Miru
Miru

Reputation: 158

Understanding Self Join

I was practicing self join and here's a thing I do not understand in writing query.

I have a table 'employee'

The employee table contains three records.

+-----+---------------+------------+
| id  | employee      | manager_id |
+-----+---------------+------------+
| 1   | Ola           |   NULL     |
| 2   | Ahmed         |    1       |
| 3   | Tove          |    1       |
+----------+----------+------------+

Last column manager_id refers to the first column id making Ola manager of Ahmed and Tove.

If I write the query like

SELECT emp.employee as NAME, manager.employee as MANAGER
FROM employee as emp, employee as manager
WHERE emp.id = manager.manager_id

Result makes Ahmed and Tove Manager. Whereas

SELECT emp.employee as NAME, manager.employee as MANAGER
FROM employee as emp, employee as manager
WHERE manager.id = emp.manager_id

Makes it correct, could anyone please explain?

Upvotes: 3

Views: 189

Answers (4)

Suraj Kumar
Suraj Kumar

Reputation: 574

Self join is like a inner join where two or more instances of same table are joined together through a common data type column/field. Such join(inner join) gives the common rows as result, based on the joining condition.

The employee table contains three records.

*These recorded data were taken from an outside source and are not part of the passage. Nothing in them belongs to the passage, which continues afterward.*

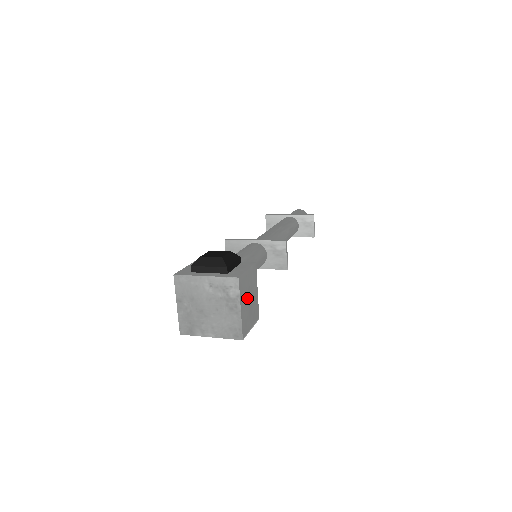
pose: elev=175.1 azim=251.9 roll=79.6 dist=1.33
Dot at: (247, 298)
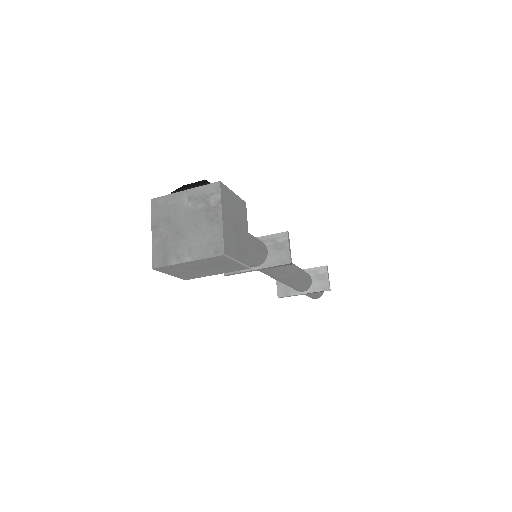
Dot at: (232, 220)
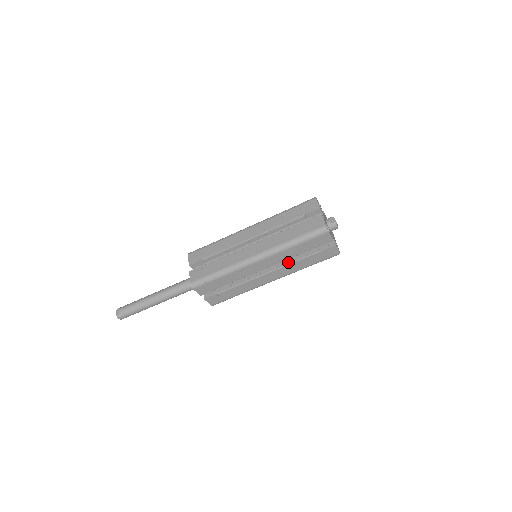
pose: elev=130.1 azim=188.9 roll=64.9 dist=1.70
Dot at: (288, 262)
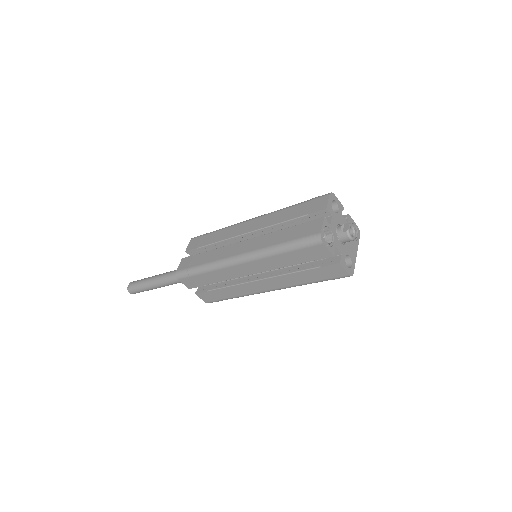
Dot at: (282, 272)
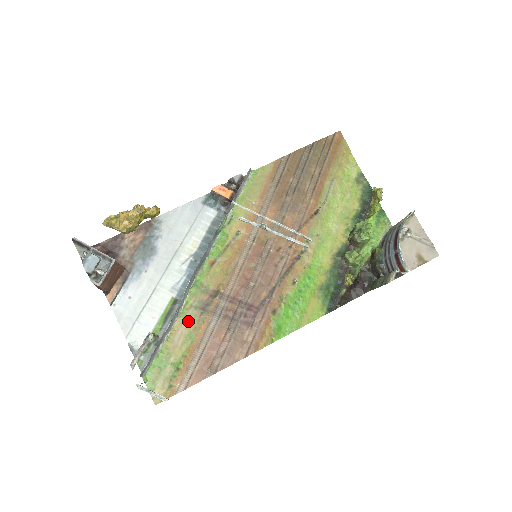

In this case,

employee as emp:

+-----+---------------+------------+
| id  | employee      | manager_id |
+-----+---------------+------------+
| 1   | Ola           |   NULL     |
| 2   | Ahmed         |    1       |
| 3   | Tove          |    1       |
+----------+----------+------------+

employee as manager:

+-----+---------------+------------+
| id  | employee      | manager_id |
+-----+---------------+------------+
| 1   | Ola           |   NULL     |
| 2   | Ahmed         |    1       |
| 3   | Tove          |    1       |
+----------+----------+------------+

Now First case: Lets try this to understand the difference:

SELECT emp.*, manager.* FROM employee as emp, employee as manager WHERE emp.id = manager.manager_id

+-----+---------------+------------+-----+---------------+------------+
| id  | employee      | manager_id | id  | employee      | manager_id |
+-----+---------------+------------+-----+---------------+------------+
| 1   | Ola           |   NULL     | 2   | Ahmed         |    1       |
| 1   | Ola           |   NULL     | 3   | Tove          |    1       |
+----------+----------+------------+----------+----------+------------+

See, emp.id = manager.manager_id . Thus, emp.employee as NAME is giving rows of Ola from first table & manager.employee as MANAGER is giving rows of Ahmed & Tove from the second table.

Now Second case: Lets try this to understand the difference:

SELECT emp.*, manager.* FROM employee as emp, employee as manager WHERE manager.id = emp.manager_id

+-----+---------------+------------+-----+---------------+------------+
| id  | employee      | manager_id | id  | employee      | manager_id |
+-----+---------------+------------+-----+---------------+------------+
| 2   | Ahmed         |    1       | 1   | Ola           |   NULL     |  
| 3   | Tove          |    1       | 1   | Ola           |   NULL     |
+----------+----------+------------+----------+----------+------------+

See, manager.id = emp.manager_id . Thus, emp.employee as NAME is giving rows of Ahmed & Tove from first table & manager.employee as MANAGER is giving rows of Ola from the second table.

Upvotes: 2

Beel
Beel

Reputation: 1030

For each row, manager_id refers to the employee's manager. This is described by your second query. Here you match emp.manager_id to the employee in the joined table. The asserts that the relationship exists because of the id column -- in other words, Ola's manager is anyone with a manager_id of 1. In this case, both Ahmed and Tove have a manager_id of 1, so they both match. HTH.

Upvotes: 1

Mihai
Mihai

Reputation: 26784

manager.employee will give you the correct name only if you JOIN on manager.id which only happens in the second query.

The alias of the table which uses id in the ON condition MUST be the same which uses employee column,so manager.id->manager.employee.

Upvotes: 1

Odin
Odin

Reputation: 3358

Writing WHERE emp.id = manager.manager_id does not make much sense, because manager (or the row you want to display as a manager) does NOT have a manager_id. I.e you must start with emp.manager_id because you want to list employees and to each manager_id of that employee you want to list the corresponding manager.